### DATA BELOW
....
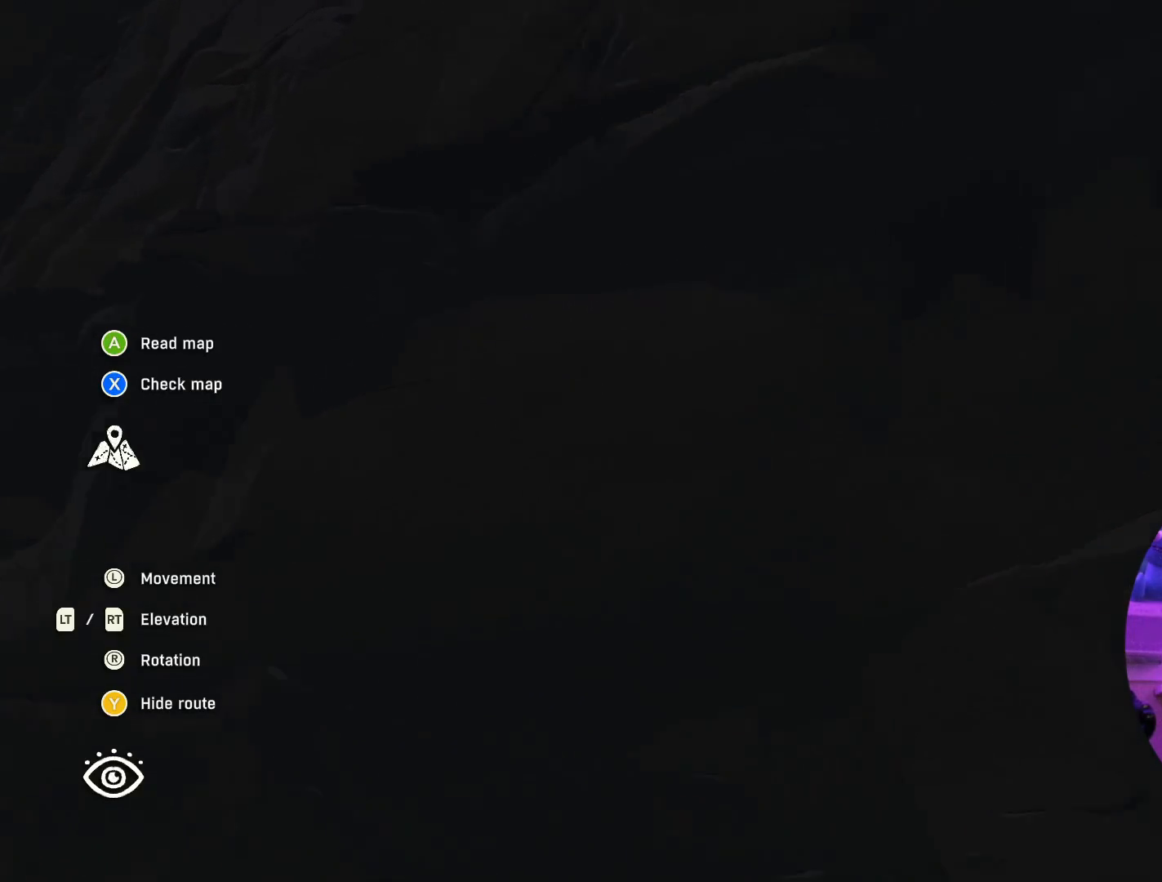
{"buttons": [], "left_stick": "left", "right_stick": "center", "events": [[17, "right_stick", "left"], [150, "right_stick", "center"]]}
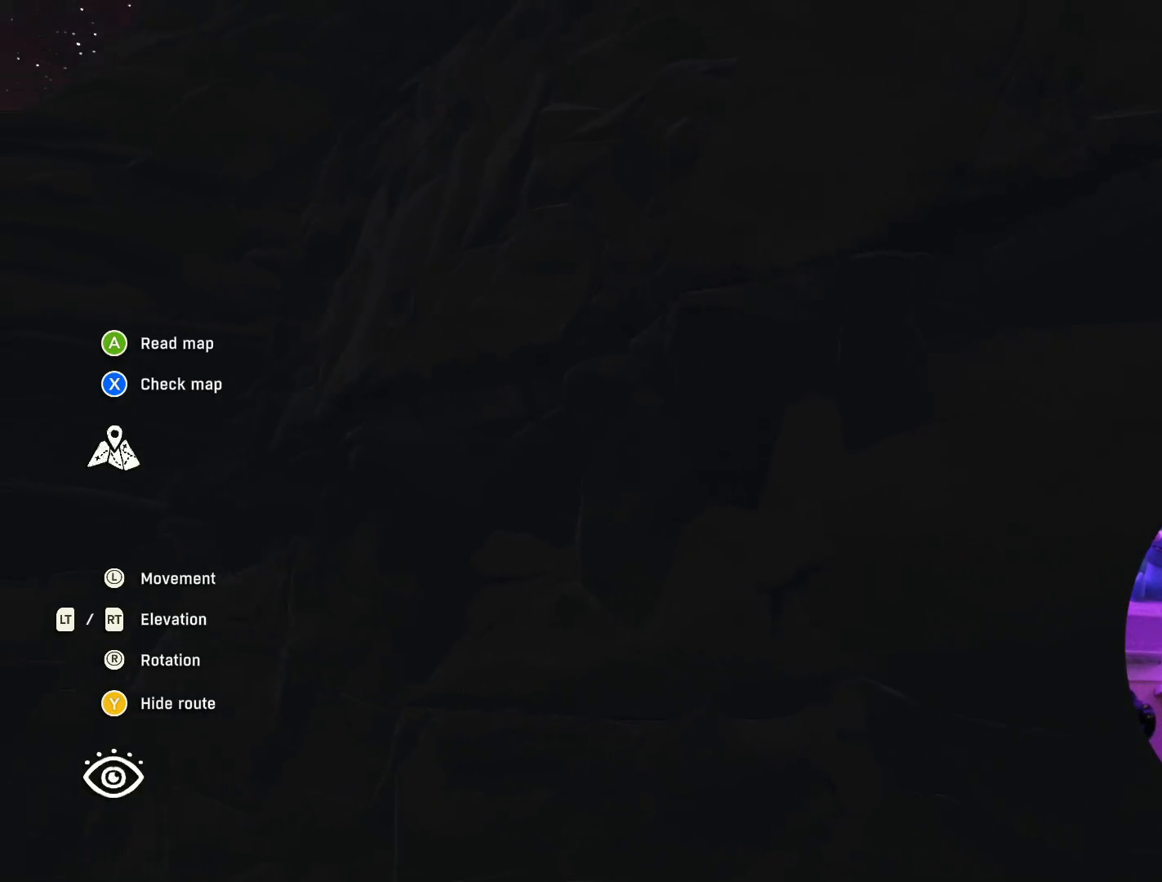
{"buttons": [], "left_stick": "center", "right_stick": "center", "events": [[217, "left_stick", "down-left"], [367, "left_stick", "center"]]}
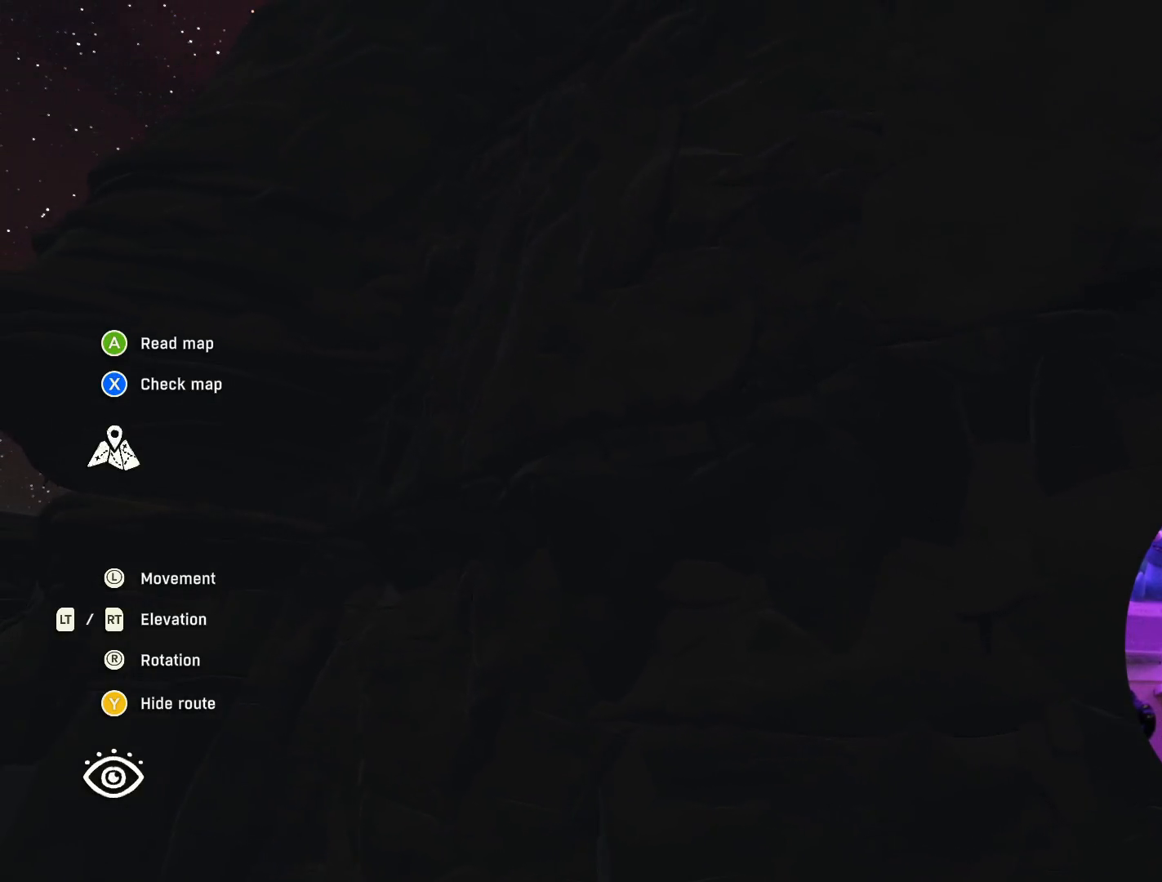
{"buttons": [], "left_stick": "center", "right_stick": "center", "events": []}
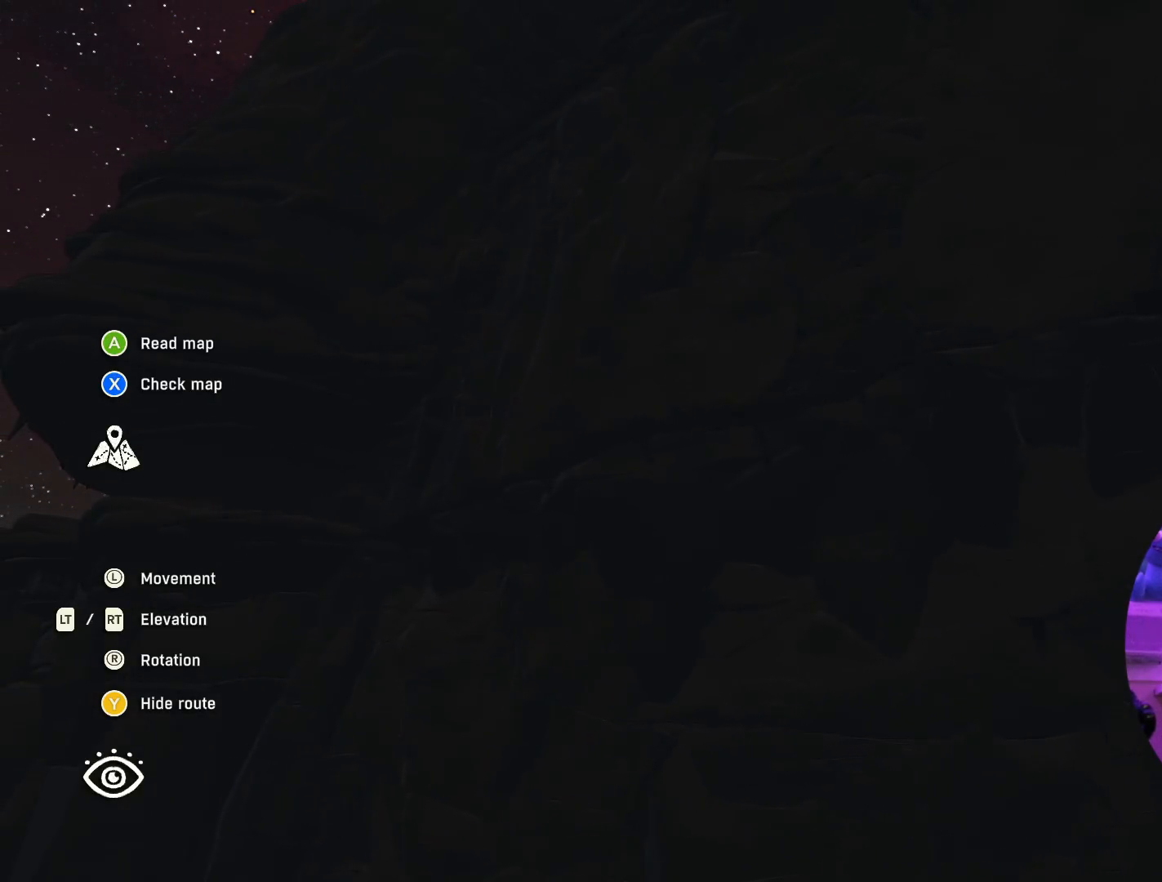
{"buttons": [], "left_stick": "center", "right_stick": "down", "events": [[350, "right_stick", "down"]]}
....
### TASK ITEM
All lines above are to be restated word for word, with pictures excluded.

### RESULT
{"buttons": [], "left_stick": "left", "right_stick": "center", "events": [[17, "right_stick", "left"], [150, "right_stick", "center"]]}
{"buttons": [], "left_stick": "center", "right_stick": "center", "events": [[217, "left_stick", "down-left"], [367, "left_stick", "center"]]}
{"buttons": [], "left_stick": "center", "right_stick": "center", "events": []}
{"buttons": [], "left_stick": "center", "right_stick": "down", "events": [[350, "right_stick", "down"]]}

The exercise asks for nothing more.